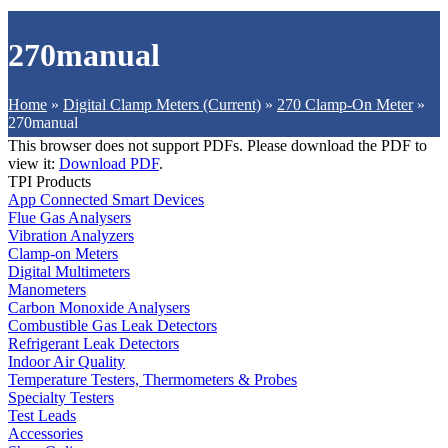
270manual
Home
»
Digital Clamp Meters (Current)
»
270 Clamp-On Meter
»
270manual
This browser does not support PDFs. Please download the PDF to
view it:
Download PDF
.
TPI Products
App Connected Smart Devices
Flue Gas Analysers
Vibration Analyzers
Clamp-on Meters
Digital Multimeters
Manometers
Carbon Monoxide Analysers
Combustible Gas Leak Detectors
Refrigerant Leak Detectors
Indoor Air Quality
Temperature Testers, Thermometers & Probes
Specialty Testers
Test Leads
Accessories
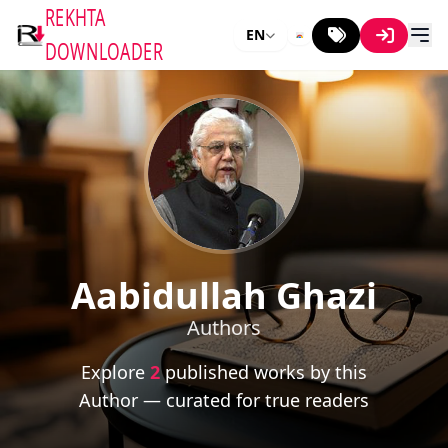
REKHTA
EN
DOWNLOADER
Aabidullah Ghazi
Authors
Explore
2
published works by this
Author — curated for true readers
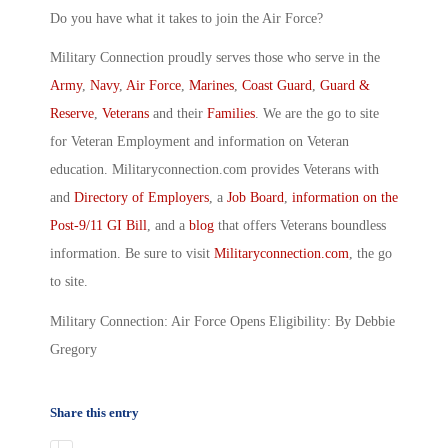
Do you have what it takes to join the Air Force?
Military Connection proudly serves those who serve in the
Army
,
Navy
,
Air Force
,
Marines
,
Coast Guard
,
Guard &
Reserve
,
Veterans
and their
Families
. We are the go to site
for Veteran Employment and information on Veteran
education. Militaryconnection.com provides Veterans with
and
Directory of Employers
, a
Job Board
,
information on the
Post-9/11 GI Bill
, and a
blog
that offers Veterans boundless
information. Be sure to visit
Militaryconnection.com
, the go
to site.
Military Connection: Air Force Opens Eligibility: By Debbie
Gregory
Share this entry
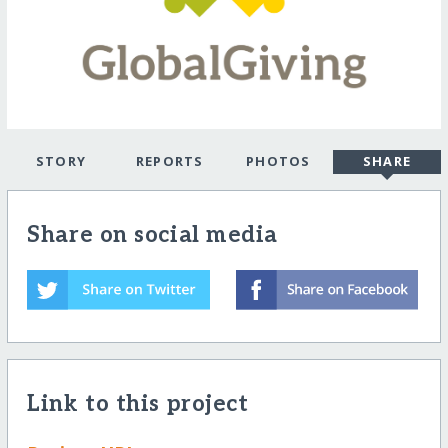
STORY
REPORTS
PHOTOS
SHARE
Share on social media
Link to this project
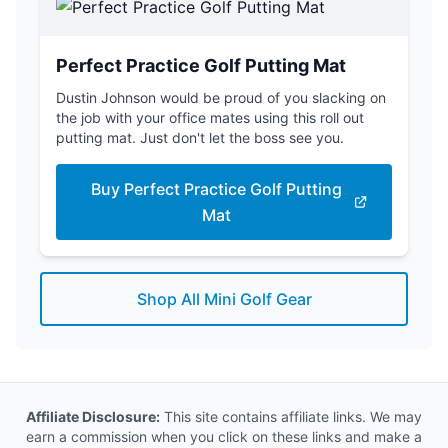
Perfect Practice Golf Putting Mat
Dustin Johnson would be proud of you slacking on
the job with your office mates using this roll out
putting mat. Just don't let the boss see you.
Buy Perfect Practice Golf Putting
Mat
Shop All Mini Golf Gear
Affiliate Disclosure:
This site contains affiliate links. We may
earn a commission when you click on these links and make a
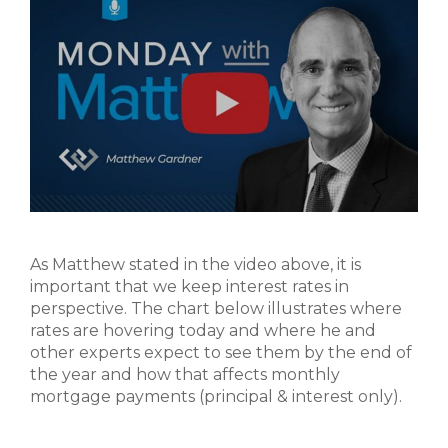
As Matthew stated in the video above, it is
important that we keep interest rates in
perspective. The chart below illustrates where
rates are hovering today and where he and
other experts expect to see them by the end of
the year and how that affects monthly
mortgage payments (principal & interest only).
-.-.-
* [WHAT IS REQUIRED] Search the records for the string "information", and copy every line that holds it.

* [EXERCISE RESPONSE]
for Veteran Employment and information on Veteran
information on the
information. Be sure to visit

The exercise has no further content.